A sewerage authority representative said a line on the Fair Haven beach near the Shrewsbury River Yacht Club, in background, is slated for replacement but is not leaking. (Click to enlarge)
By JOHN T. WARD
Mark Lockwood spent the night on his boat at the Shrewsbury River Yacht Club in Fair Haven Friday, and woke to the sight of a Navesink River gone brown. The worst kind of brown, he thought.
Though it didn’t smell, it appeared to be human waste, he said.
“It was disgusting,” he told a Fair Haven police officer who’d come to the club to investigate Saturday evening. “I’ve never seen anything like it, and I’ve been on this river all my life.”
Ben Hamilton, whose home abuts the club property, said he had never seen anything like it, either.
But whatever they saw, it wasn’t from the town’s sanitary sewer, said an official with the regional sewerage authority that serves the borough. And it may have been pollen.
“We can guarantee that the Two Rivers Water Reclamation Authority pipe isn’t leaking,” TRWRA commissioner and yacht club member Bill Baarck told redbankgreen Saturday night, referring to a waste pipe that runs just beneath the Navesink River shore from Gillespie Avenue east to the yacht club, where it meets a pumping station.
“But we can’t guarantee that tides and winds haven’t brought in pollutants from elsewhere, over which we have no control,” he said.
Though he said he had not seen the brown tide himself, other recent reports of human waste — one on the Metedeconk River, and one at a location he could not immediately recall — turned out to be vast collections of dead pollen on the water, Baarck said.

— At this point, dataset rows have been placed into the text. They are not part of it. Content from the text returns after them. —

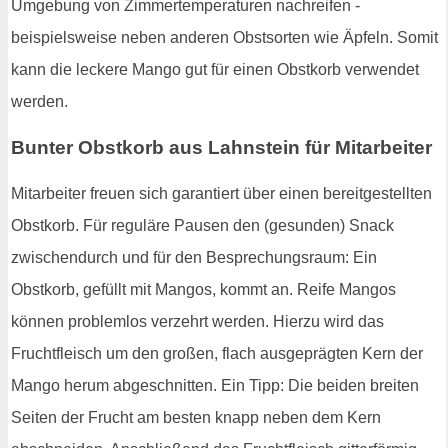
Umgebung von Zimmertemperaturen nachreifen -
beispielsweise neben anderen Obstsorten wie Äpfeln. Somit
kann die leckere Mango gut für einen Obstkorb verwendet
werden.
Bunter Obstkorb aus Lahnstein für Mitarbeiter
Mitarbeiter freuen sich garantiert über einen bereitgestellten
Obstkorb. Für reguläre Pausen den (gesunden) Snack
zwischendurch und für den Besprechungsraum: Ein
Obstkorb, gefüllt mit Mangos, kommt an. Reife Mangos
können problemlos verzehrt werden. Hierzu wird das
Fruchtfleisch um den großen, flach ausgeprägten Kern der
Mango herum abgeschnitten. Ein Tipp: Die beiden breiten
Seiten der Frucht am besten knapp neben dem Kern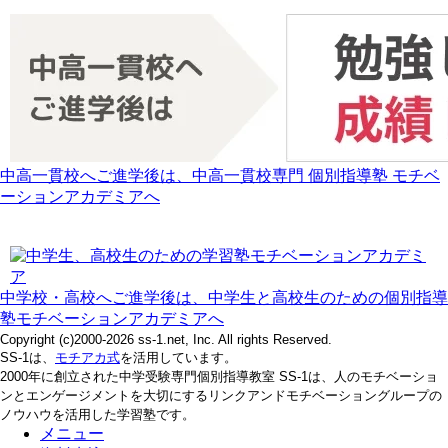
中高一貫校へご進学後は、中高一貫校専門 個別指導塾 モチベ
ーションアカデミアへ
中学校・高校へご進学後は、中学生と高校生のための個別指導
塾モチベーションアカデミアへ
Copyright (c)2000-2026 ss-1.net, Inc. All rights Reserved.
SS-1は、
モチアカ式
を活用しています。
2000年に創立された中学受験専門個別指導教室 SS-1は、人のモチベーショ
ンとエンゲージメントを大切にするリンクアンドモチベーショングループの
ノウハウを活用した学習塾です。
メニュー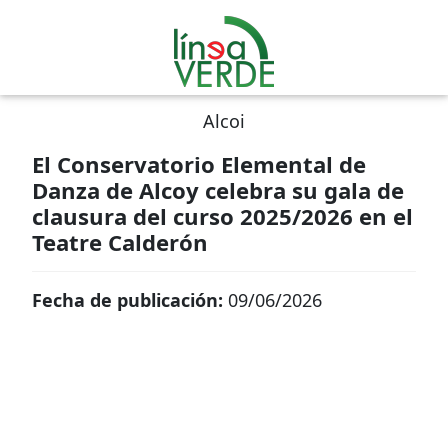
Alcoi
El Conservatorio Elemental de
Danza de Alcoy celebra su gala de
clausura del curso 2025/2026 en el
Teatre Calderón
Fecha de publicación:
09/06/2026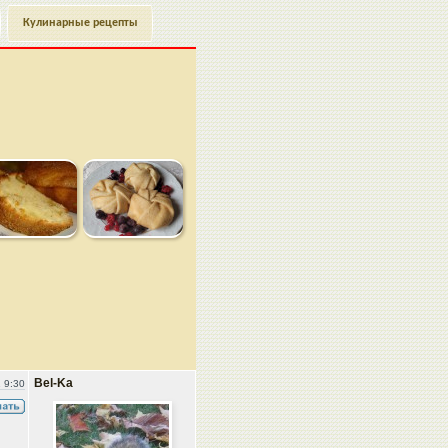
Кулинарные рецепты
Bel-Ka
 9:30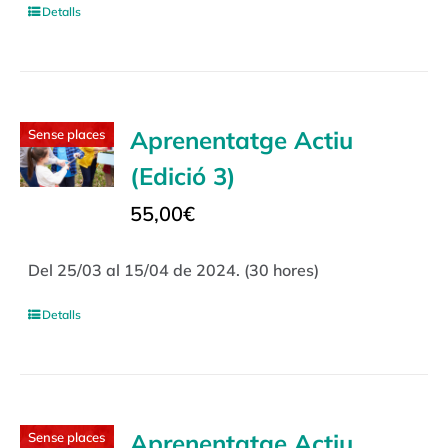
Detalls
Aprenentatge Actiu
Sense places
(Edició 3)
55,00
€
Del 25/03 al 15/04 de 2024. (30 hores)
Detalls
Aprenentatge Actiu
Sense places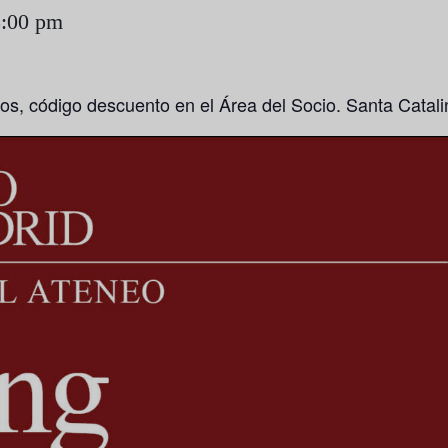
8:00 pm
ios, código descuento en el Área del Socio. Santa Catali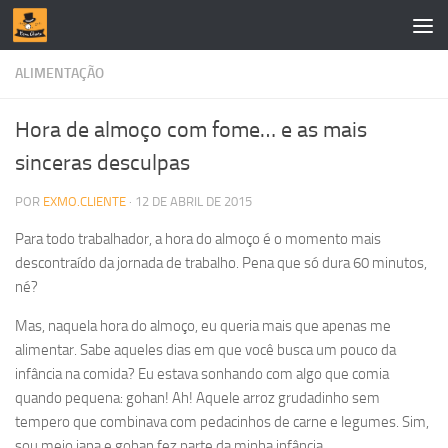
Skip to content
ALIMENTAÇÃO
Hora de almoço com fome… e as mais
sinceras desculpas
POR
EXMO.CLIENTE
·
12 DE ABRIL DE 2015
Para todo trabalhador, a hora do almoço é o momento mais
descontraído da jornada de trabalho. Pena que só dura 60 minutos,
né?
Mas, naquela hora do almoço, eu queria mais que apenas me
alimentar. Sabe aqueles dias em que você busca um pouco da
infância na comida? Eu estava sonhando com algo que comia
quando pequena: gohan! Ah! Aquele arroz grudadinho sem
tempero que combinava com pedacinhos de carne e legumes. Sim,
sou meio japa e gohan fez parte da minha infância.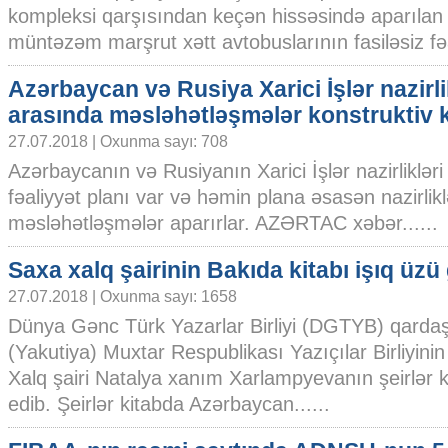
kompleksi qarşısından keçən hissəsində aparılan 
müntəzəm marşrut xətt avtobuslarının fasiləsiz fəal
Azərbaycan və Rusiya Xarici İşlər nazirli
arasında məsləhətləşmələr konstruktiv 
27.07.2018 | Oxunma sayı: 708
Azərbaycanın və Rusiyanın Xarici İşlər nazirliklər
fəaliyyət planı var və həmin plana əsasən nazirlikl
məsləhətləşmələr aparırlar. AZƏRTAC xəbər......
Saxa xalq şairinin Bakıda kitabı işıq üzü
27.07.2018 | Oxunma sayı: 1658
Dünya Gənc Türk Yazarlar Birliyi (DGTYB) qarda
(Yakutiya) Muxtar Respublikası Yazıçılar Birliyini
Xalq şairi Natalya xanım Xarlampyevanın şeirlər k
edib. Şeirlər kitabda Azərbaycan......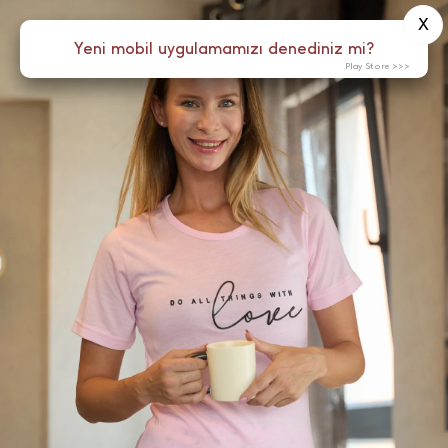
X
0
Yeni mobil uygulamamızı denediniz mi?
Menü
Play Store >>>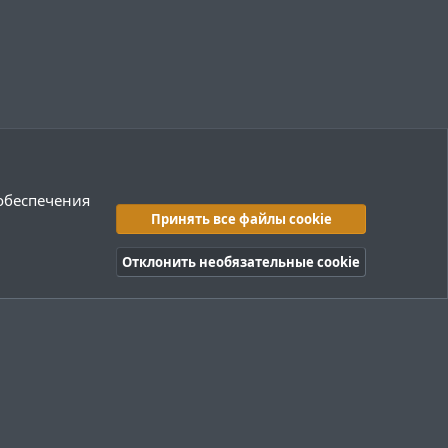
 обеспечения
Принять все файлы cookie
Отклонить необязательные cookie
правила
Политика конфиденциальности
Помощь
R
S
S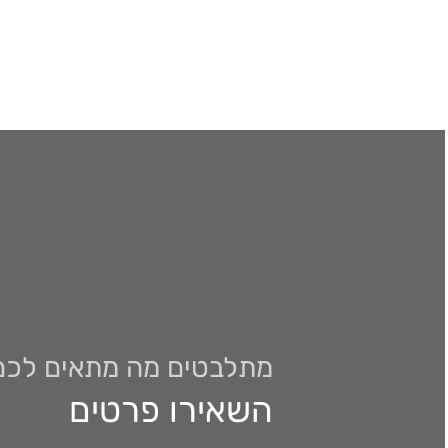
מתלבטים מה מתאים לכם
השאירו פרטים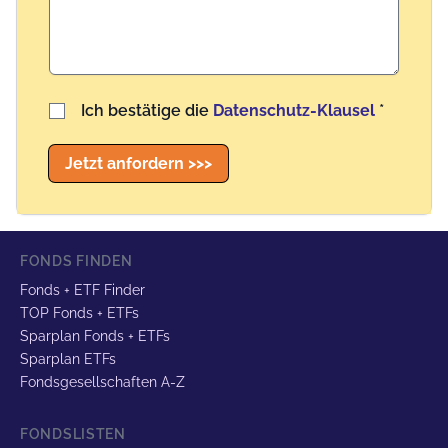
Benutzername
Ich bestätige die
Datenschutz-Klausel
*
Jetzt anfordern >>>
FONDS FINDEN
Fonds + ETF Finder
TOP Fonds + ETFs
Sparplan Fonds + ETFs
Sparplan ETFs
Fondsgesellschaften A-Z
FONDSLISTEN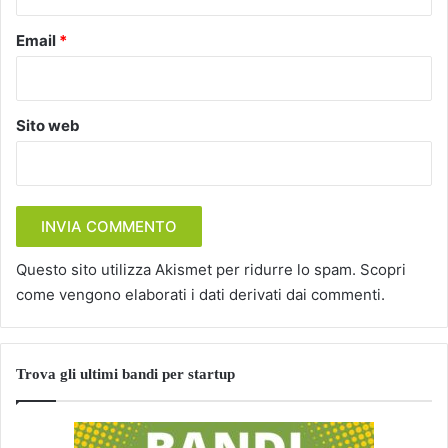
Email
*
Sito web
Questo sito utilizza Akismet per ridurre lo spam.
Scopri
come vengono elaborati i dati derivati dai commenti
.
Trova gli ultimi bandi per startup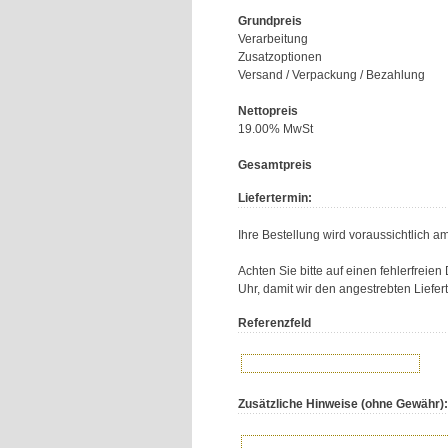
Grundpreis
Verarbeitung
Zusatzoptionen
Versand / Verpackung / Bezahlung
Nettopreis
19.00% MwSt
Gesamtpreis
Liefertermin:
Ihre Bestellung wird voraussichtlich a
Achten Sie bitte auf einen fehlerfreie
Uhr, damit wir den angestrebten Liefer
Referenzfeld
Zusätzliche Hinweise (ohne Gewähr):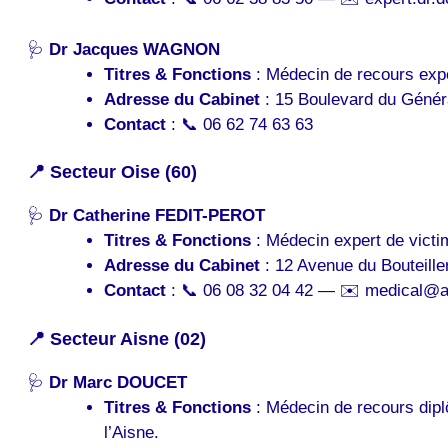
🩺
Dr Jacques WAGNON
Titres & Fonctions
: Médecin de recours exper
Adresse du Cabinet
: 15 Boulevard du Génér
Contact
: 📞 06 62 74 63 63
📍 Secteur Oise (60)
🩺
Dr Catherine FEDIT-PEROT
Titres & Fonctions
: Médecin expert de victi
Adresse du Cabinet
: 12 Avenue du Bouteiller
Contact
: 📞 06 08 32 04 42 — ✉️ medical@a
📍 Secteur Aisne (02)
🩺
Dr Marc DOUCET
Titres & Fonctions
: Médecin de recours dipl
l’Aisne.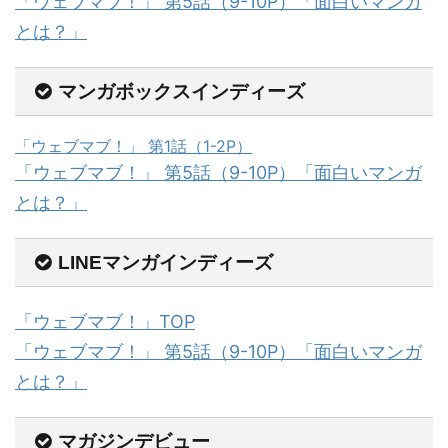
「ウェブマブ！」 第5話（9-10P）「面白いマンガ
とは？」
マンガボックスインディーズ
「ウェブマブ！」 第1話（1-2P）
「ウェブマブ！」 第5話（9-10P）「面白いマンガ
とは？」
LINEマンガインディーズ
「ウェブマブ！」TOP
「ウェブマブ！」 第5話（9-10P）「面白いマンガ
とは？」
マガジンデビュー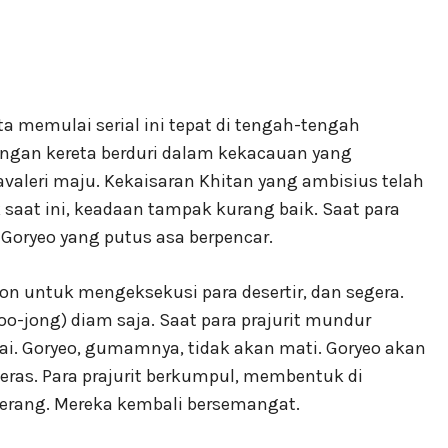
ta memulai serial ini tepat di tengah-tengah
engan kereta berduri dalam kekacauan yang
valeri maju. Kekaisaran Khitan yang ambisius telah
saat ini, keadaan tampak kurang baik. Saat para
Goryeo yang putus asa berpencar.
n untuk mengeksekusi para desertir, dan segera.
jong) diam saja. Saat para prajurit mundur
ai. Goryeo, gumamnya, tidak akan mati. Goryeo akan
ras. Para prajurit berkumpul, membentuk di
erang. Mereka kembali bersemangat.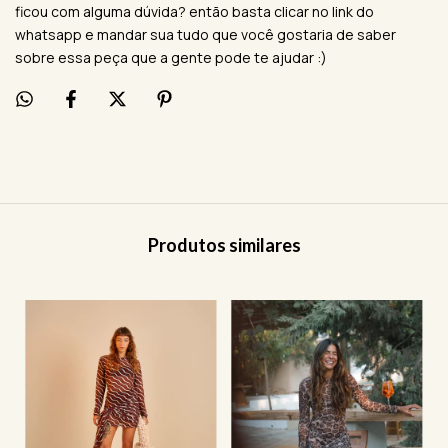
ficou com alguma dúvida? então basta clicar no link do
whatsapp e mandar sua tudo que você gostaria de saber
sobre essa peça que a gente pode te ajudar :)
Produtos similares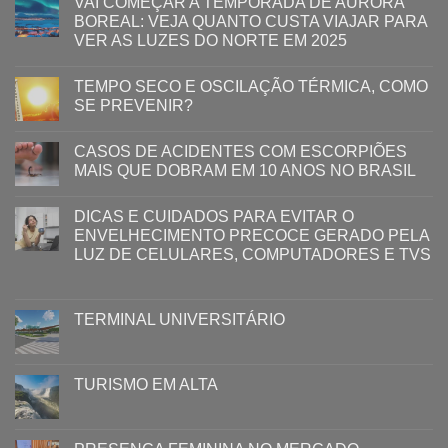
VAI COMEÇAR A TEMPORADA DE AURORA
BOREAL: VEJA QUANTO CUSTA VIAJAR PARA
VER AS LUZES DO NORTE EM 2025
TEMPO SECO E OSCILAÇÃO TÉRMICA, COMO
SE PREVENIR?
CASOS DE ACIDENTES COM ESCORPIÕES
MAIS QUE DOBRAM EM 10 ANOS NO BRASIL
DICAS E CUIDADOS PARA EVITAR O
ENVELHECIMENTO PRECOCE GERADO PELA
LUZ ​DE CELULARES, COMPUTADORES E TVS​​
TERMINAL UNIVERSITÁRIO
TURISMO EM ALTA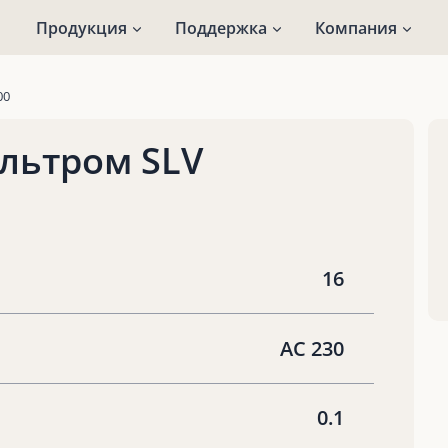
Продукция
Поддержка
Компания
00
льтром SLV
16
AC 230
0.1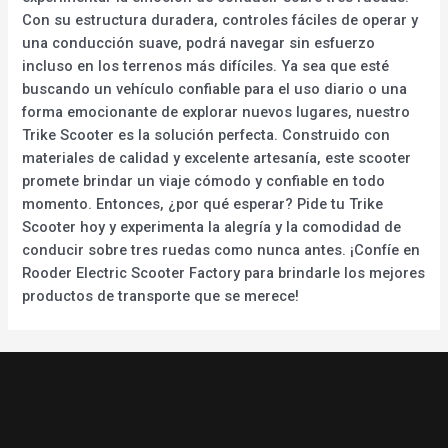
Con su estructura duradera, controles fáciles de operar y
una conducción suave, podrá navegar sin esfuerzo
incluso en los terrenos más difíciles. Ya sea que esté
buscando un vehículo confiable para el uso diario o una
forma emocionante de explorar nuevos lugares, nuestro
Trike Scooter es la solución perfecta. Construido con
materiales de calidad y excelente artesanía, este scooter
promete brindar un viaje cómodo y confiable en todo
momento. Entonces, ¿por qué esperar? Pide tu Trike
Scooter hoy y experimenta la alegría y la comodidad de
conducir sobre tres ruedas como nunca antes. ¡Confíe en
Rooder Electric Scooter Factory para brindarle los mejores
productos de transporte que se merece!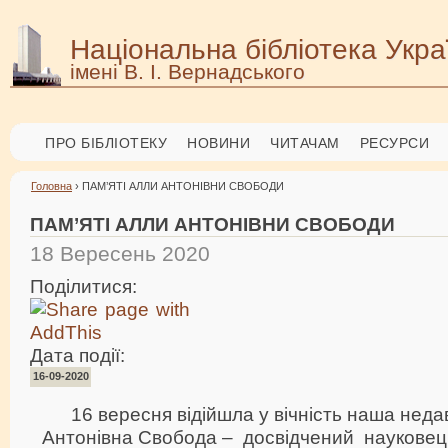
Національна бібліотека Укра
імені В. І. Вернадського
ПРО БІБЛІОТЕКУ
НОВИНИ
ЧИТАЧАМ
РЕСУРСИ
Головна
› ПАМ’ЯТІ АЛЛИ АНТОНІВНИ СВОБОДИ
ПАМ’ЯТІ АЛЛИ АНТОНІВНИ СВОБОДИ
18 Вересень 2020
Поділитися:
Дата події:
16-09-2020
16 вересня відійшла у вічність наша неда
Антонівна Свобода – досвідчений науковец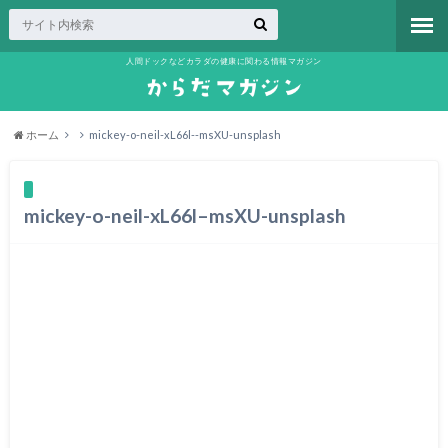
人間ドックなどカラダの健康に関わる情報マガジン
ホーム
mickey-o-neil-xL66l--msXU-unsplash
mickey-o-neil-xL66l–msXU-unsplash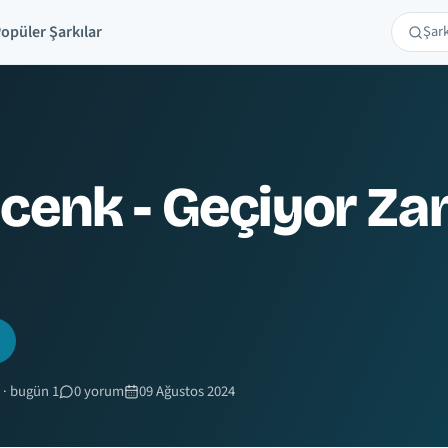
opüler Şarkılar
Şarkı 
Ara
cenk - Geçiyor Z
 · bugün 1
0 yorum
09 Ağustos 2024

An authority inspector investigated the Navesink report and found no sign of leakage along the beach, either from the buried pipeline or the several manhole-topped access holes along its length, he said.
The entire stretch of pipe, which is about 40 years old, is scheduled to be replaced soon, with heavy construction equipment slated for delivery to the beach via the yacht club’s ramp as early as Monday. Baarck said the work is preventative.
Mayor Ben Lucarelli tells redbankgreen that a recent video inspection of the pipe found river water infiltrating the system at the foot of Gillespie Avenue, but that no sewage was getting into the river.
“It’s in weak condition,” Baarck said, and was one reason the authority sought and obtained state Department of Environmental Protection permits to replace the piping with a new system.
The new pipes will be laid next the existing pipes and, when completed, a cut-over from old system will be scheduled for the middle of the night to prevent any waste from getting into the river, he said.
Lockwood and Hamilton said the brown stuff appeared to have come from the west, based on Saturday’s winds. Baarck said that while the authority ruled out the Fair Haven system as its source, he could not rule out the possibility that it had come from the Red Bank system.
Lockwood and other club members said they sometimes see post-storm waste from the Middletown side of the river, where mansions along Navesink River Road are not hooked into a sewer and rely instead on septic tanks. But Saturday’s brown blob was far larger, they told redbankgreen.